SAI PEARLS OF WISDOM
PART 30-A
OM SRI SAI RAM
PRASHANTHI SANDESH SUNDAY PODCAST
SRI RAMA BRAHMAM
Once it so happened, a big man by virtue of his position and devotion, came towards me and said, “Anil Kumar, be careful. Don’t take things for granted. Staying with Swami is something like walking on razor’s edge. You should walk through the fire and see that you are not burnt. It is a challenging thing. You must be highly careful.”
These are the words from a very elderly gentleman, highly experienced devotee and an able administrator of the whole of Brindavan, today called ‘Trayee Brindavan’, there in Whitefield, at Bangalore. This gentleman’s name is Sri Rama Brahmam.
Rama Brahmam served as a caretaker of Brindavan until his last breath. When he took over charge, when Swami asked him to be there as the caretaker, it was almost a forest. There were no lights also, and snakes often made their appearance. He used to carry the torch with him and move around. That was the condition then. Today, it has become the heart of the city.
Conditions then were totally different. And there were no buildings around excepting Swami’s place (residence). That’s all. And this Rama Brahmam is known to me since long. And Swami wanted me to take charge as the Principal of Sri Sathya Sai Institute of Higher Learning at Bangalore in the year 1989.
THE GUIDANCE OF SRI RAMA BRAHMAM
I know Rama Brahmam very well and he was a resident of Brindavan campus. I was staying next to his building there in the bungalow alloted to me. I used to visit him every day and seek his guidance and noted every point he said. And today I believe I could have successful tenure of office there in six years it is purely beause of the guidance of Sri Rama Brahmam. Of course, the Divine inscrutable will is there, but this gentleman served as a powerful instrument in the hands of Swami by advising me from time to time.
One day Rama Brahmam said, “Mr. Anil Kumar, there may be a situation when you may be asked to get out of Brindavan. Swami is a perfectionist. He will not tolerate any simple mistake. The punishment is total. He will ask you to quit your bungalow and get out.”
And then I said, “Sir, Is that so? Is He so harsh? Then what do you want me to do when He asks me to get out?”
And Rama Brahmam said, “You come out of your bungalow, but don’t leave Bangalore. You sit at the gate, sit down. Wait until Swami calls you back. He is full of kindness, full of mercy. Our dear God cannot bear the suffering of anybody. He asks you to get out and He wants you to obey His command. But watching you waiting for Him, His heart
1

• **The task**: Above are the entries. Quote exactly the lines from the one bearing "OM SRI SAI RAM" through the one bearing "Once it so happened, a".

• **Solution to the exercise**:
OM SRI SAI RAM
PRASHANTHI SANDESH SUNDAY PODCAST
SRI RAMA BRAHMAM
Once it so happened, a big man by virtue of his position and devotion, came towards me and said, “Anil Kumar, be careful. Don’t take things for granted. Staying with Swami is something like walking on razor’s edge. You should walk through the fire and see that you are not burnt. It is a challenging thing. You must be highly careful.”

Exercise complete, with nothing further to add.